I hardly ever comment twice on the same upload, but THIS... Well Arturia CMI V is just stunning. I'm really, really impressed! Even more so with the original Fairlight device! Really, really ahead of its time!
The Fairight sampler still sounds amazing today.
18:50 Brasfal1 patch was used in Terminator 2 Movie at low pitch
BTW yes I watched to the end - so be amazed LOL ;) You're videos are always great viewing / listening, thank you.
I will always hold the CMI Fairlight the one instrument that changed my outlook on music and genius of Kate Bush and what she was able to produce from it in the studio.
I really enjoyed watching this, brings back a lot of good memories! Back in that time I was listening to Frankie Goes To Hollywood a lot. I read Trevor Horn used the Fairlight CMI for their music as well. Although other nowadays exotic instruments like the Emulator, the Synclavier and the PPG Wave were used even more extensively. These three would be great candidates for a review, too. I would definitely be looking forward to it! Thanks a lot for bringing up all these entertaining videos!
When the Art Of Noise released Beatbox/Moments In Love there was this tectonic shift in pop music that lasted well into the 90s. I mean certainly you had other recordings like Owner Of the Lonely Heart. But those orchestra hits and the guitar chords on Owner Of the Lonely Heart chisel out sculptures on the sonic granite that isn't easily forgotten.
I just had to post this while listening to this. What a quote. "For once, lo-fi is good-fi". That's wonderful! Poetic truth. :)
what an extremely advanced sampler, way ahead of their time.
of course, and the price was eye watering.. thankfully cheaper solutions turned up like the akai s950 etc ;-)

EXERCISE DETAILS
Reproduce the Fairlight CMI comments word for word, from "I just had to" to "s950 etc ;-)". The records that come next are separate material, unconnected to anything before them.

(Source records)

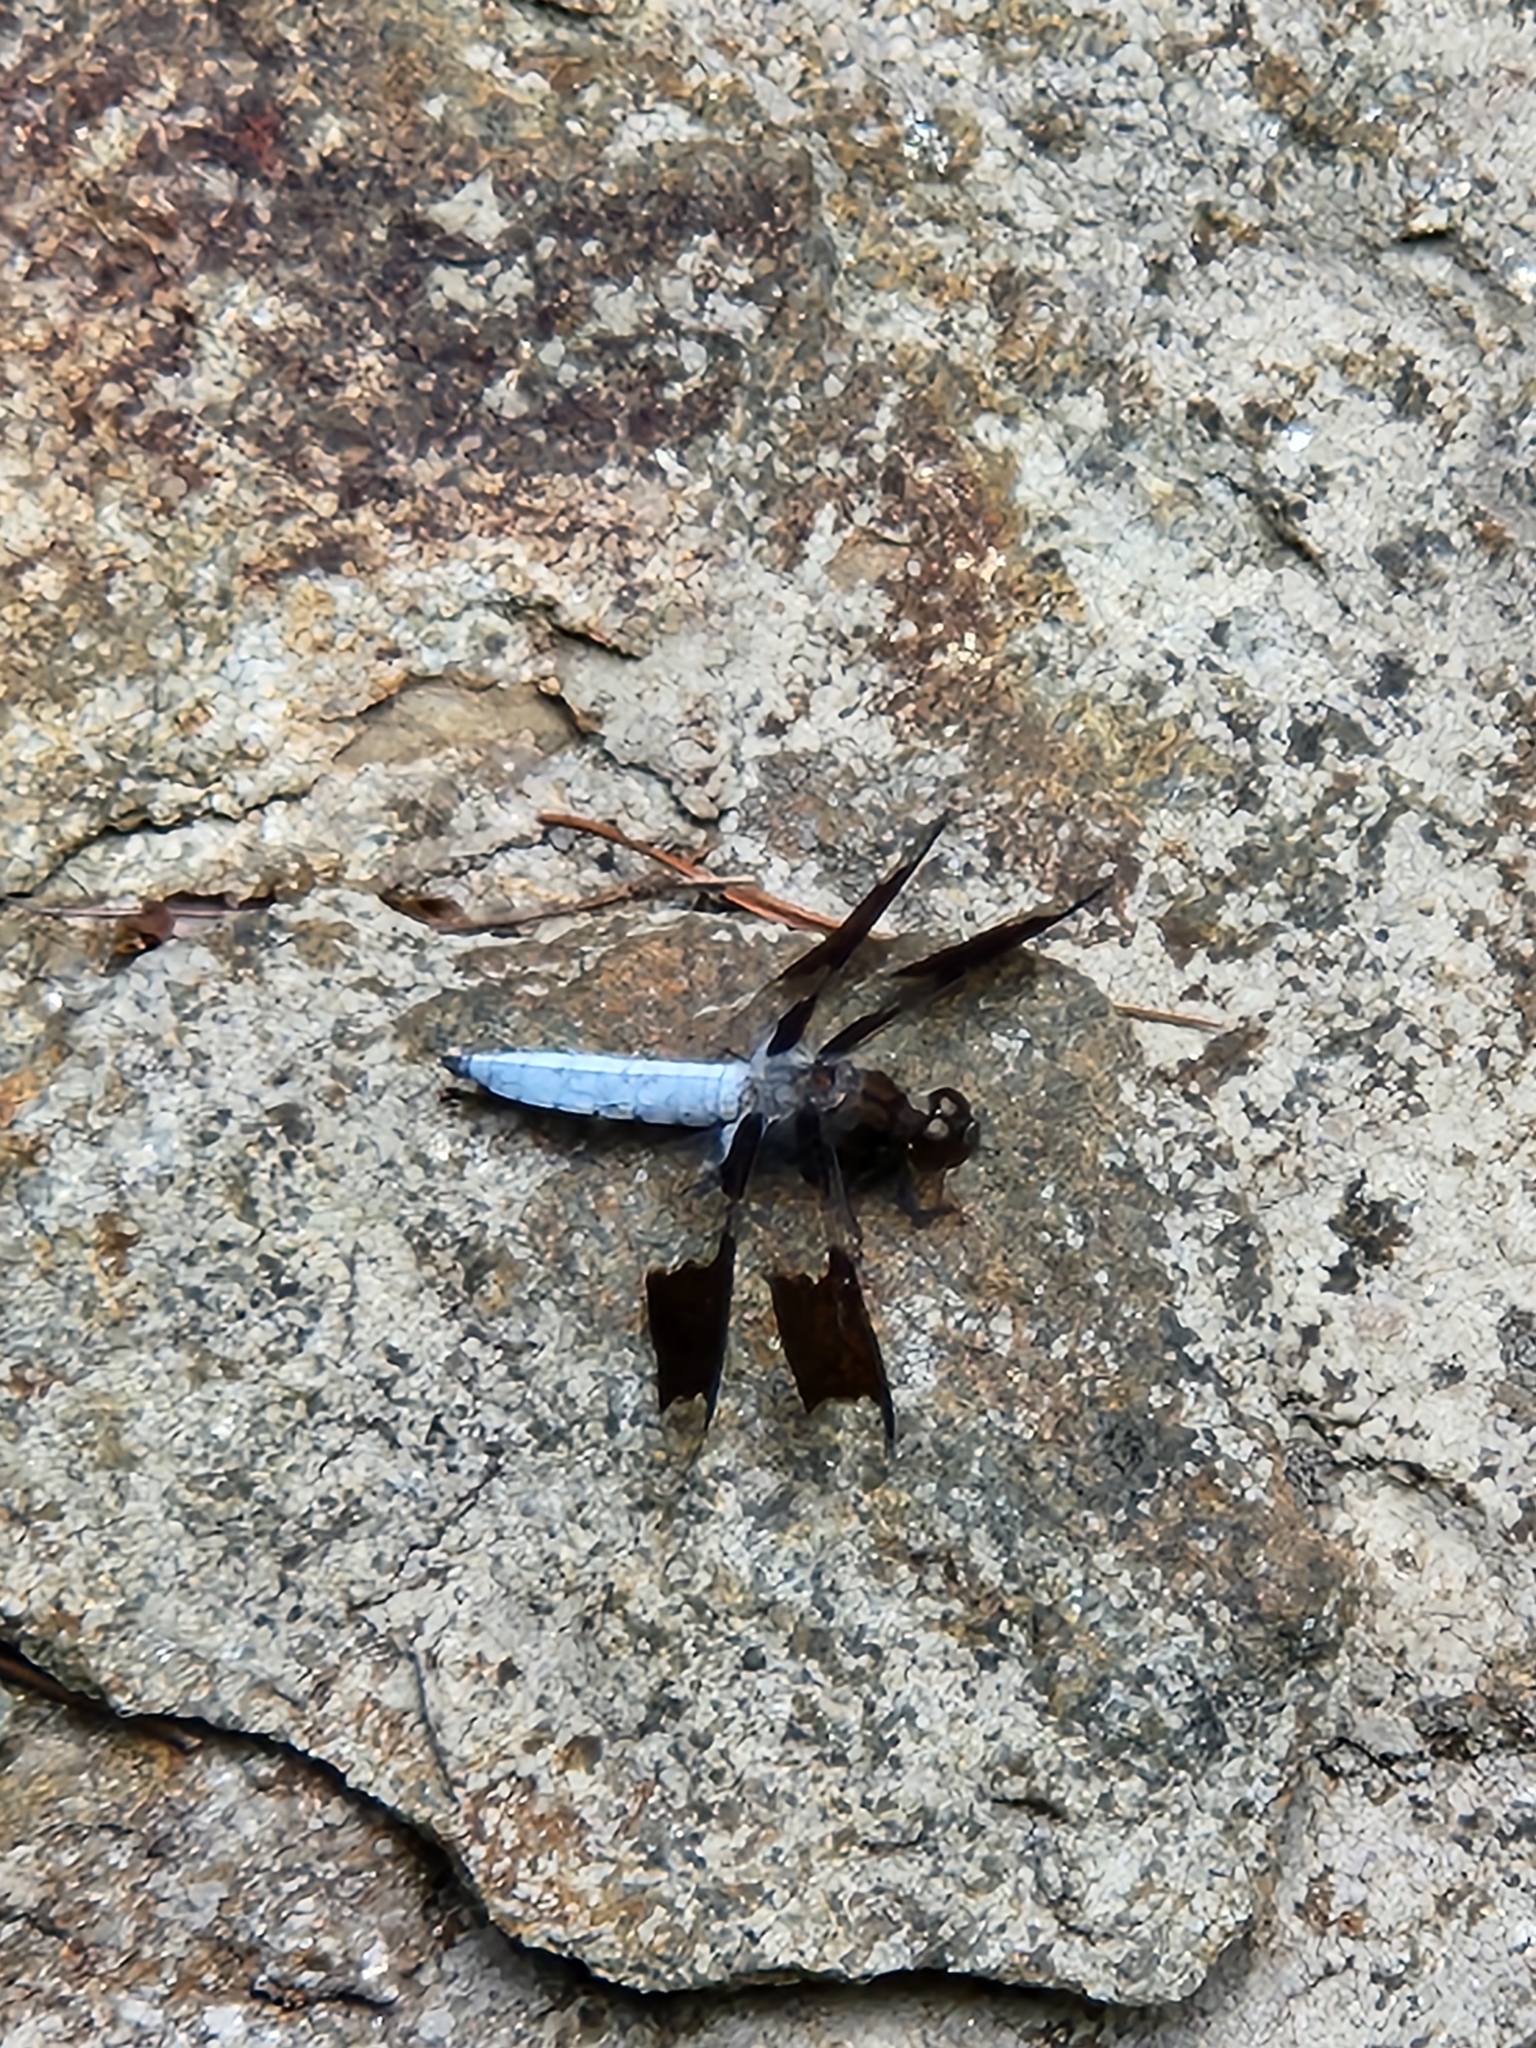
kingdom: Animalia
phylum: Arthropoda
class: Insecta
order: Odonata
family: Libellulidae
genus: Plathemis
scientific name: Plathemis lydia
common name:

FULL OUTPUT
I just had to post this while listening to this. What a quote. "For once, lo-fi is good-fi". That's wonderful! Poetic truth. :)
what an extremely advanced sampler, way ahead of their time.
of course, and the price was eye watering.. thankfully cheaper solutions turned up like the akai s950 etc ;-)